[Saved data entries]
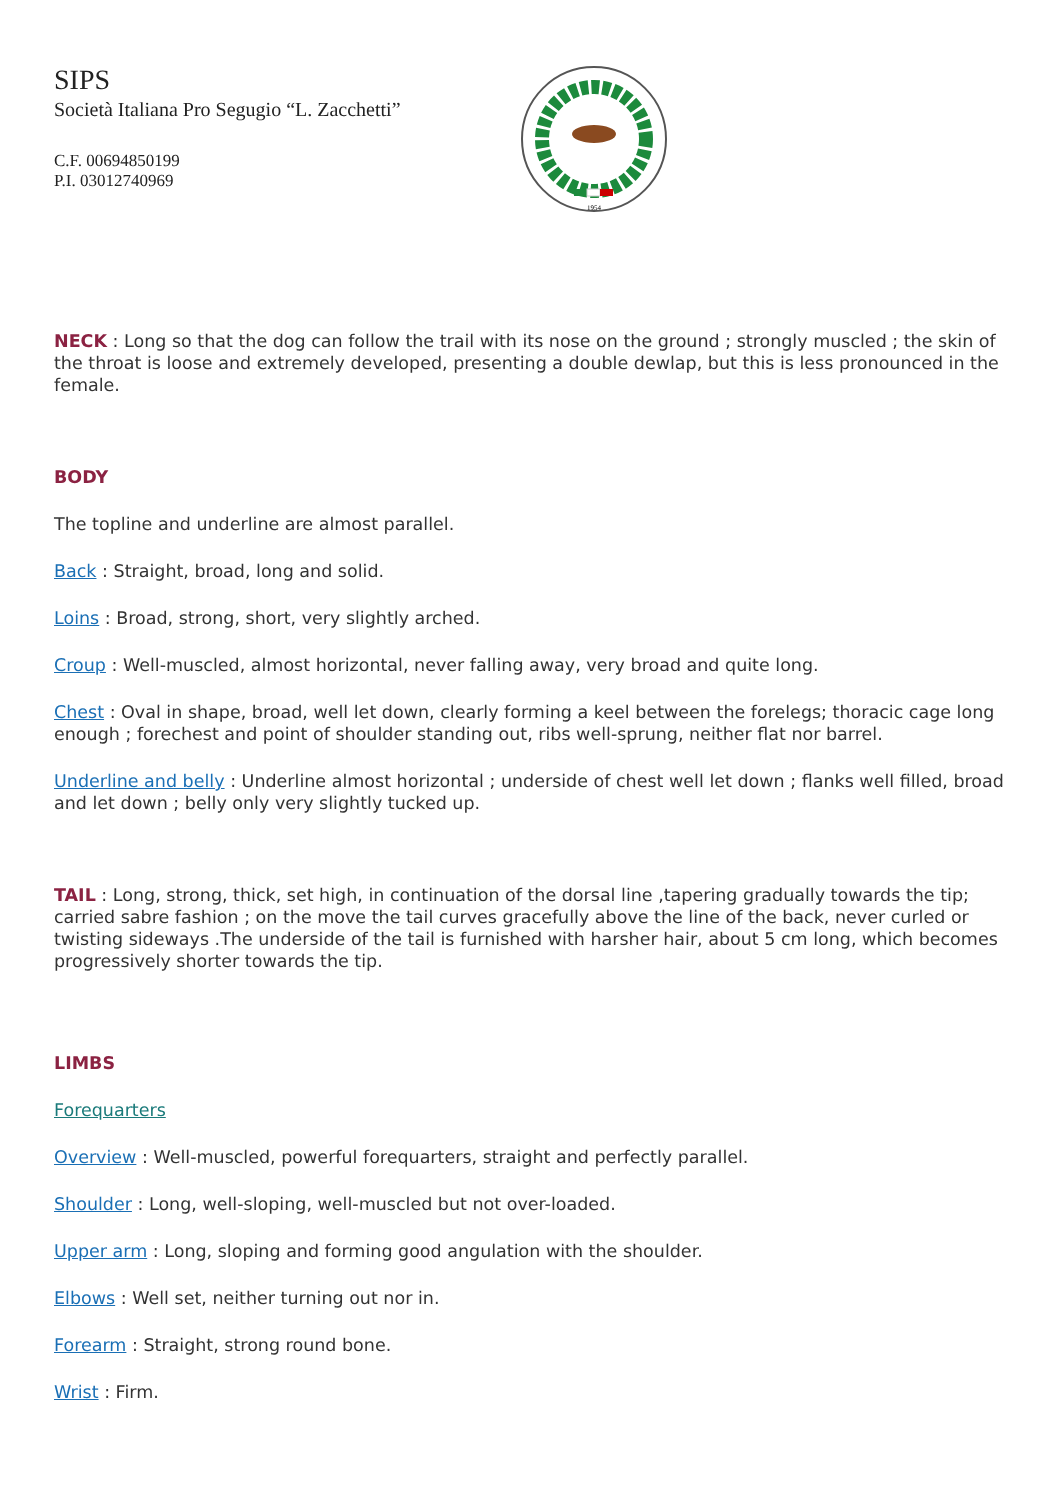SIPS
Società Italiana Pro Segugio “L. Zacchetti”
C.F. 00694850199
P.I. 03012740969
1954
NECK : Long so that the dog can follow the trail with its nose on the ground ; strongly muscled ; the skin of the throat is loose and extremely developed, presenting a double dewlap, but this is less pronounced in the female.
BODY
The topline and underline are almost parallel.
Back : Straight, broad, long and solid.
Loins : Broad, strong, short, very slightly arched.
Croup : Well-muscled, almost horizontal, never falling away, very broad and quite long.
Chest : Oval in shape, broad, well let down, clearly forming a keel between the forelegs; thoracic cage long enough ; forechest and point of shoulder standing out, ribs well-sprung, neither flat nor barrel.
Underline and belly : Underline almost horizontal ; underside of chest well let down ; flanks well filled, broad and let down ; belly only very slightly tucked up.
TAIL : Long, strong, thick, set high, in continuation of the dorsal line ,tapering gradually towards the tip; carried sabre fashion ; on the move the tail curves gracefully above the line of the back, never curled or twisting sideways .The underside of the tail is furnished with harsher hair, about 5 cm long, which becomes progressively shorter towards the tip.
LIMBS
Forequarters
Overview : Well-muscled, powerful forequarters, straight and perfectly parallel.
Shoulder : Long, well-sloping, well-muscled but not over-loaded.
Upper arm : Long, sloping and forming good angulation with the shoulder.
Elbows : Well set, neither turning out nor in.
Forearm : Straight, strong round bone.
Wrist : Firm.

* * *

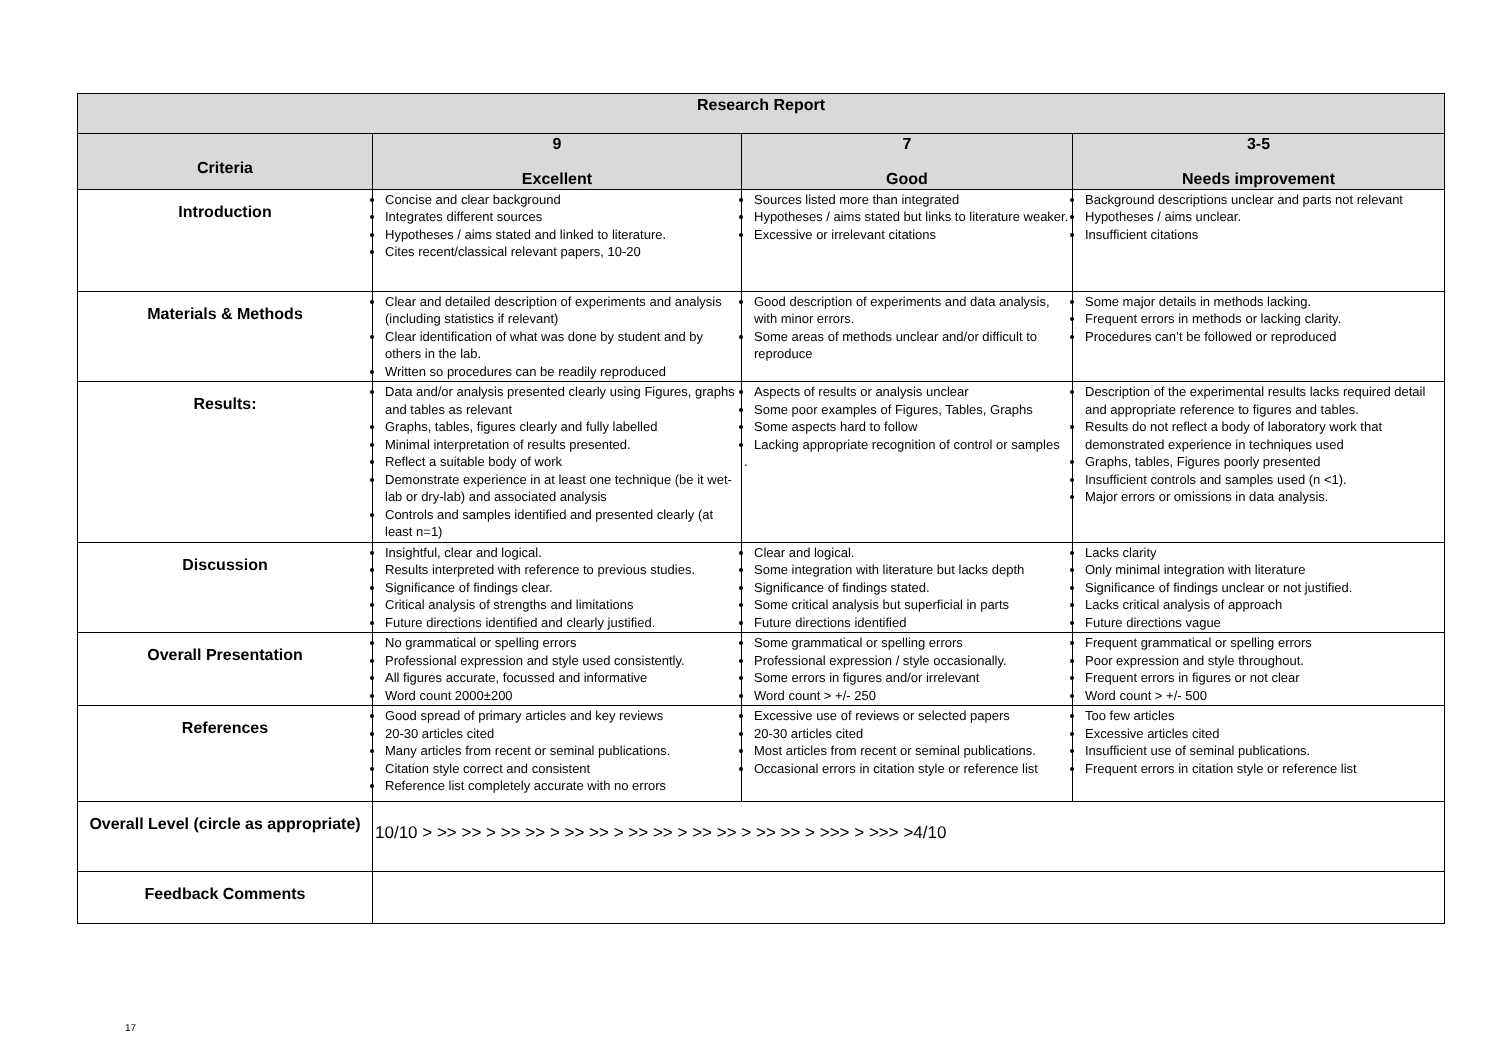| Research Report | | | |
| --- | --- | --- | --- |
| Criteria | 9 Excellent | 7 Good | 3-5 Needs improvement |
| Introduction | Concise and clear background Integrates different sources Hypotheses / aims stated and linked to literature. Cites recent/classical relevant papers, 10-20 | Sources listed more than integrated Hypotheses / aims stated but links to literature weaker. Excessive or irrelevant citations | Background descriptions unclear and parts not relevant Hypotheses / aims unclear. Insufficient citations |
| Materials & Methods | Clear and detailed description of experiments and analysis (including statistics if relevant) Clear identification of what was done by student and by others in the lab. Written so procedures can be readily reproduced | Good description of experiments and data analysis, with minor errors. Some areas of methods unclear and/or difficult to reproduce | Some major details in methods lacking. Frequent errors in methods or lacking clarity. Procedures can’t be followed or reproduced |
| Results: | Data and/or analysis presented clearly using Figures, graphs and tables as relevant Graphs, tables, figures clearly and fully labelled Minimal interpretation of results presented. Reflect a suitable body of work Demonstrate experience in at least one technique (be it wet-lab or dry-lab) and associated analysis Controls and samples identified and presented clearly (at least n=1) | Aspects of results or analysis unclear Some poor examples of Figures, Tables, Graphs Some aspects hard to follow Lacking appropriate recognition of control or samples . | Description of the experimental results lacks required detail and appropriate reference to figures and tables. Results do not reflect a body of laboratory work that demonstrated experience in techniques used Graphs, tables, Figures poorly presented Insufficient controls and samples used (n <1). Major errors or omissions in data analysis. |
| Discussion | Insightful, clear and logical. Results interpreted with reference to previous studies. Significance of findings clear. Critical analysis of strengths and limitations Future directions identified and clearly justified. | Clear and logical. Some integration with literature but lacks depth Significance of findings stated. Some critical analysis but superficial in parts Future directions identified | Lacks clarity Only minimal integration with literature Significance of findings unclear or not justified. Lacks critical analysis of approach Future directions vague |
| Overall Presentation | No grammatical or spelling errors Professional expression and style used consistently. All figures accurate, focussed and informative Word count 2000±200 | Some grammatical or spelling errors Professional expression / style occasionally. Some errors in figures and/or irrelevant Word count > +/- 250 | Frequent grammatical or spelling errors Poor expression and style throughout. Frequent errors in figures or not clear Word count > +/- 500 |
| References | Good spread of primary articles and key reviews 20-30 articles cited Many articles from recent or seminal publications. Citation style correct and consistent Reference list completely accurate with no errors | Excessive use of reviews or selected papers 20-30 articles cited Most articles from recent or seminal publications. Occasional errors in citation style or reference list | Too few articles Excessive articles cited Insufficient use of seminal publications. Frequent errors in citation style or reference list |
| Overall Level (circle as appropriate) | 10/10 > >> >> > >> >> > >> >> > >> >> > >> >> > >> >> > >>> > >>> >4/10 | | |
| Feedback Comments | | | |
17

* * *

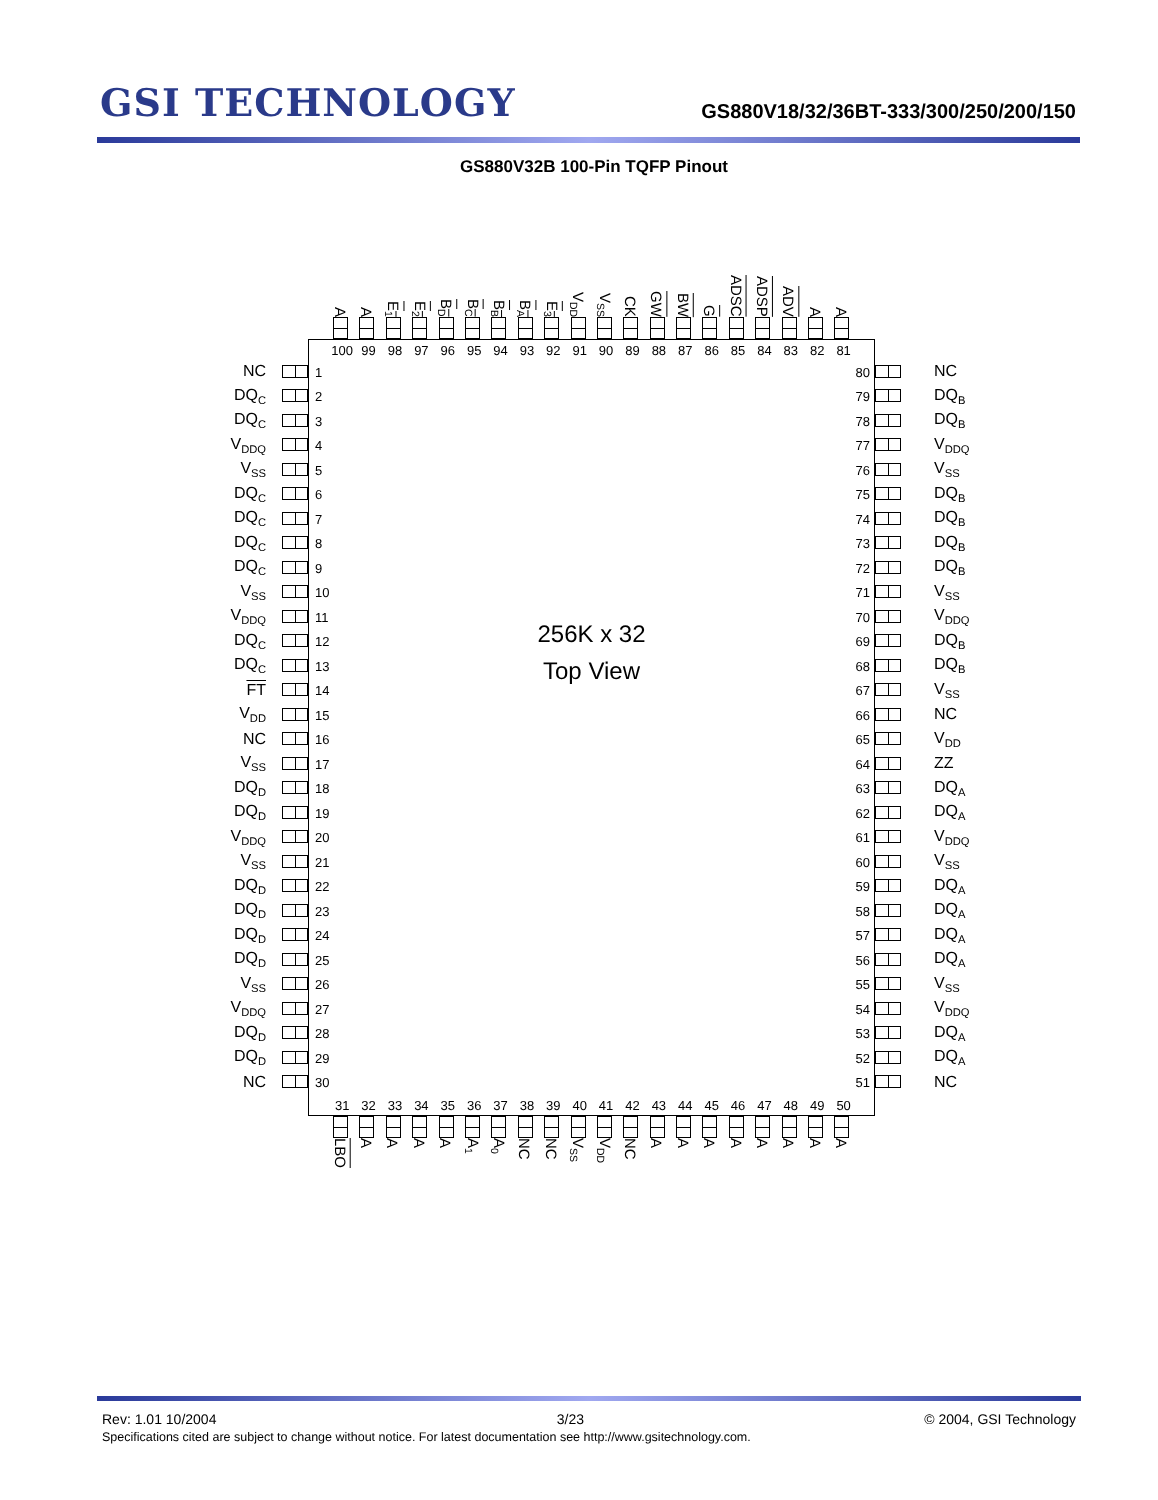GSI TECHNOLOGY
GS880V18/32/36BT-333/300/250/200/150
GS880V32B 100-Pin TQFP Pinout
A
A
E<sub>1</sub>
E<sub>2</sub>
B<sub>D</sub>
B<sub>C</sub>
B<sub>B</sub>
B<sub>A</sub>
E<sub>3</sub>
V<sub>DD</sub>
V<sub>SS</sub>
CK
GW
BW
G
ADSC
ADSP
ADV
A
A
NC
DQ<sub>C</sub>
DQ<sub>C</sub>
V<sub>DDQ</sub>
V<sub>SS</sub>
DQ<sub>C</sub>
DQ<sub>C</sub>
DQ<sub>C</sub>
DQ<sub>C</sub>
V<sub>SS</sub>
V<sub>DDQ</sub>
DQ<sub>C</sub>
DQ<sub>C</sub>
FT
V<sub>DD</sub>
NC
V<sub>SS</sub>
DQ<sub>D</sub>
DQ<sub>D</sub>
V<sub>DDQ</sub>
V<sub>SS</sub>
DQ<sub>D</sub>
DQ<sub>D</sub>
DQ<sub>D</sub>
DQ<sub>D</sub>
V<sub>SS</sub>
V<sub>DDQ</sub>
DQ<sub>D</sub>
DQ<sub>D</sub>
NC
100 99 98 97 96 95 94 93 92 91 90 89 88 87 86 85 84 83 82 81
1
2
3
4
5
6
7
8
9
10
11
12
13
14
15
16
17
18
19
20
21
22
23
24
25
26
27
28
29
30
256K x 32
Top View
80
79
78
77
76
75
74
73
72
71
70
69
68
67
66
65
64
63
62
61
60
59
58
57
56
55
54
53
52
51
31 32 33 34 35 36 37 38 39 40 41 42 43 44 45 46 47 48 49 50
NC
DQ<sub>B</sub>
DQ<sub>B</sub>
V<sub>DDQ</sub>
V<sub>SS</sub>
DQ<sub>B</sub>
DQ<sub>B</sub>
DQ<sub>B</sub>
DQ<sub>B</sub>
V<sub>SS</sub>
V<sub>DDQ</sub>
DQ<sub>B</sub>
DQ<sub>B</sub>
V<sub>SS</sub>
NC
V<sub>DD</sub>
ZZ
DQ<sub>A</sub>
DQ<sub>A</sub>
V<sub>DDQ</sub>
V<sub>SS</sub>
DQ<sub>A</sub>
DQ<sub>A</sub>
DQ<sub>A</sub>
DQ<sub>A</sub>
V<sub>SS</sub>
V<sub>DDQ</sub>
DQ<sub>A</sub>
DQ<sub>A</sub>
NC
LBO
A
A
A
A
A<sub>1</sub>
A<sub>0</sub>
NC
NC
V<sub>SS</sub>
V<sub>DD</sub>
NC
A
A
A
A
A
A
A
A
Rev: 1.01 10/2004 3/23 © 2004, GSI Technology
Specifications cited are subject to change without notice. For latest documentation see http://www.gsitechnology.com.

- [Task requirements] All lines holding the word "underside" must be copied from the data.

- [Solved exercise]
Underline and belly : Underline almost horizontal ; underside of chest well let down ; flanks well filled, broad and let down ; belly only very slightly tucked up.
TAIL : Long, strong, thick, set high, in continuation of the dorsal line ,tapering gradually towards the tip; carried sabre fashion ; on the move the tail curves gracefully above the line of the back, never curled or twisting sideways .The underside of the tail is furnished with harsher hair, about 5 cm long, which becomes progressively shorter towards the tip.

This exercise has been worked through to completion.